Mis en place depuis le 1er janvier, le « forfait patient urgences » s’apparente à une véritable barrière financière pour les personnes les plus précaires, se rendant au urgences faute de prise en charge adaptée ou encore faute de trouver un médecin traitant.
Le « forfait patient urgences » prévoit le règlement d’un tarif unique de 19,61 euros en cas de passage aux urgences non suivi d’une hospitalisation et sera à la charge du patient si celui-ci ne dispose pas d’une complémentaire santé. Un tarif minoré est prévu pour certaines catégories de patients ainsi que des exonérations.
Ce forfait va augmenter les inégalités en impactant fortement des publics sans droits ou avec des droits au rabais, déjà éloignés des soins. C’est le cas des 3 millions de personnes sans complémentaires santé, pourtant particulièrement fragiles et vulnérables (chômeurs, retraités, petits indépendants….). C’est également le cas des personnes ayant droit à l’AME mais qui n’en bénéficient pas. Sont aussi concernées un nombre croissant de personnes exclues pour des périodes de plus en plus longue de toute protection maladie (sécurité sociale, complémentaire santé solidaire, AME), depuis la réforme très restrictive de fin 2019 et malgré des conditions de vie très dégradées. Par ailleurs, certaines personnes sont dans l’incapacité d’avancer la somme demandée.
Un large public va donc être impacté par cette mesure et les risques sont connus : renoncement aux soins, retard dans la prise en charge des plus démunis et augmentation des inégalités. Le système de santé est déjà à bout de souffle et les urgences représentaient un des derniers recours pour des personnes n’ayant pas de prise en charge ou de médecin traitant, comme dans les déserts médicaux par exemple.
Les urgences débordées sont un des symptômes de la crise du système de santé : hôpitaux au bord de l’effondrement, manque de personnel soignant, désertification médicale, manque de régulation de la médecine de premier recours… La mesure est comptable alors que la résolution du problème demande un changement de paradigme majeur. De plus cette mesure cible le paiement par les patients et leur éventuelle complémentaire, alors même que de l’autre coté l’État organise des restrictions dans l’accès aux droits des plus précaires, et ce dans une période de pandémie sans précédent.
« Le « forfait patient urgences » va pénaliser les personnes déjà en situation de précarité et qui ont tendance à renoncer aux soins.
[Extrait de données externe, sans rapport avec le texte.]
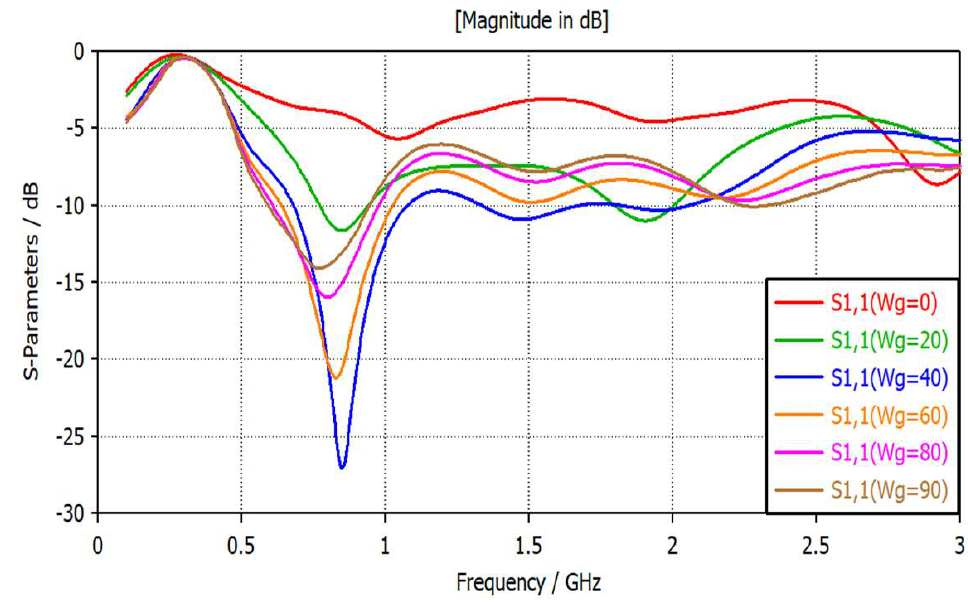
Figure 4. Return losses vs. frequency for different values of w g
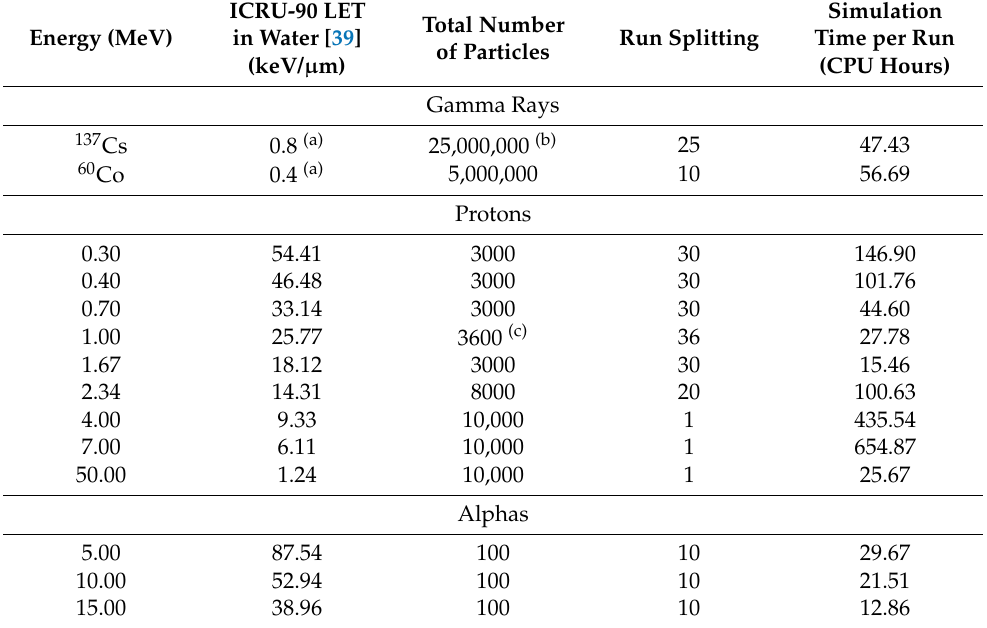
Table 3. The energies of 137 Cs, 60 Co, protons, alphas, and the corresponding LET in water, number of particles, number of runs, and simulation time. Simulation ICRU-90 LET Total Number Run Splitting Time per Run Energy (MeV) in Water [39] of Particles (CPU Hours) (keV/ µ m) Gamma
Cela va avoir un effet dissuasif et éloigner encore plus ces personnes des lieux de soin », explique le Dr Carine Rolland, présidente de Médecins du Monde. « Ce que nous voulons va à l’encontre de cette mesure : un égal accès aux soins pour tous, qui serait rendu possible par une sécurité sociale réellement solidaire, inclusive, universelle et avec un haut niveau de remboursement ».